Objective:
Express every line of the listing below as a JSON list of strings, one string per line, leaving out any blank lines.

((

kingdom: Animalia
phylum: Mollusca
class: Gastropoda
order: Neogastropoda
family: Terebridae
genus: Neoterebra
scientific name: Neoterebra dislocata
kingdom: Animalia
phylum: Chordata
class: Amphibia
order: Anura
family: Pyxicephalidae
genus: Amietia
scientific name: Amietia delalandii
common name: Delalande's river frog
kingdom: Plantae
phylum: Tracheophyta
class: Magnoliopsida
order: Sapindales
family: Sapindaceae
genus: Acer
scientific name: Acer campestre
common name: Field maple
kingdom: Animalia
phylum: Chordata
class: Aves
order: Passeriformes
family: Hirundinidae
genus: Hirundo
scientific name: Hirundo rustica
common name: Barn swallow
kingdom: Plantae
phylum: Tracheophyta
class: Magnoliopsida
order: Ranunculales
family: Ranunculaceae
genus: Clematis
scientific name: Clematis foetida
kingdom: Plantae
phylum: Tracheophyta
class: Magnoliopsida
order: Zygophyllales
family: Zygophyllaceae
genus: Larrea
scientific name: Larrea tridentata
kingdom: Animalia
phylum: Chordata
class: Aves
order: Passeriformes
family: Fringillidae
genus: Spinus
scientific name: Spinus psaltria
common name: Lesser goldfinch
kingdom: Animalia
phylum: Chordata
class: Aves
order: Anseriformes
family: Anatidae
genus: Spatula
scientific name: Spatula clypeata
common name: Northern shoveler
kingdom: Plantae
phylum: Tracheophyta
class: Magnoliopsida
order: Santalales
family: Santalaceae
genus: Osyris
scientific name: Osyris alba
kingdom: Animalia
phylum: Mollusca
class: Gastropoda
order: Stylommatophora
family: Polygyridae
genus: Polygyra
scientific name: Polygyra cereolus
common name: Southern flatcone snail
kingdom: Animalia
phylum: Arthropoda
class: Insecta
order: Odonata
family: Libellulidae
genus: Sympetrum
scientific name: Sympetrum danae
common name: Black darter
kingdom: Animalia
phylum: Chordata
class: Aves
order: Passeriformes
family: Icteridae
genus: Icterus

))

Result:
[
  "kingdom: Animalia",
  "phylum: Mollusca",
  "class: Gastropoda",
  "order: Neogastropoda",
  "family: Terebridae",
  "genus: Neoterebra",
  "scientific name: Neoterebra dislocata",
  "kingdom: Animalia",
  "phylum: Chordata",
  "class: Amphibia",
  "order: Anura",
  "family: Pyxicephalidae",
  "genus: Amietia",
  "scientific name: Amietia delalandii",
  "common name: Delalande's river frog",
  "kingdom: Plantae",
  "phylum: Tracheophyta",
  "class: Magnoliopsida",
  "order: Sapindales",
  "family: Sapindaceae",
  "genus: Acer",
  "scientific name: Acer campestre",
  "common name: Field maple",
  "kingdom: Animalia",
  "phylum: Chordata",
  "class: Aves",
  "order: Passeriformes",
  "family: Hirundinidae",
  "genus: Hirundo",
  "scientific name: Hirundo rustica",
  "common name: Barn swallow",
  "kingdom: Plantae",
  "phylum: Tracheophyta",
  "class: Magnoliopsida",
  "order: Ranunculales",
  "family: Ranunculaceae",
  "genus: Clematis",
  "scientific name: Clematis foetida",
  "kingdom: Plantae",
  "phylum: Tracheophyta",
  "class: Magnoliopsida",
  "order: Zygophyllales",
  "family: Zygophyllaceae",
  "genus: Larrea",
  "scientific name: Larrea tridentata",
  "kingdom: Animalia",
  "phylum: Chordata",
  "class: Aves",
  "order: Passeriformes",
  "family: Fringillidae",
  "genus: Spinus",
  "scientific name: Spinus psaltria",
  "common name: Lesser goldfinch",
  "kingdom: Animalia",
  "phylum: Chordata",
  "class: Aves",
  "order: Anseriformes",
  "family: Anatidae",
  "genus: Spatula",
  "scientific name: Spatula clypeata",
  "common name: Northern shoveler",
  "kingdom: Plantae",
  "phylum: Tracheophyta",
  "class: Magnoliopsida",
  "order: Santalales",
  "family: Santalaceae",
  "genus: Osyris",
  "scientific name: Osyris alba",
  "kingdom: Animalia",
  "phylum: Mollusca",
  "class: Gastropoda",
  "order: Stylommatophora",
  "family: Polygyridae",
  "genus: Polygyra",
  "scientific name: Polygyra cereolus",
  "common name: Southern flatcone snail",
  "kingdom: Animalia",
  "phylum: Arthropoda",
  "class: Insecta",
  "order: Odonata",
  "family: Libellulidae",
  "genus: Sympetrum",
  "scientific name: Sympetrum danae",
  "common name: Black darter",
  "kingdom: Animalia",
  "phylum: Chordata",
  "class: Aves",
  "order: Passeriformes",
  "family: Icteridae",
  "genus: Icterus"
]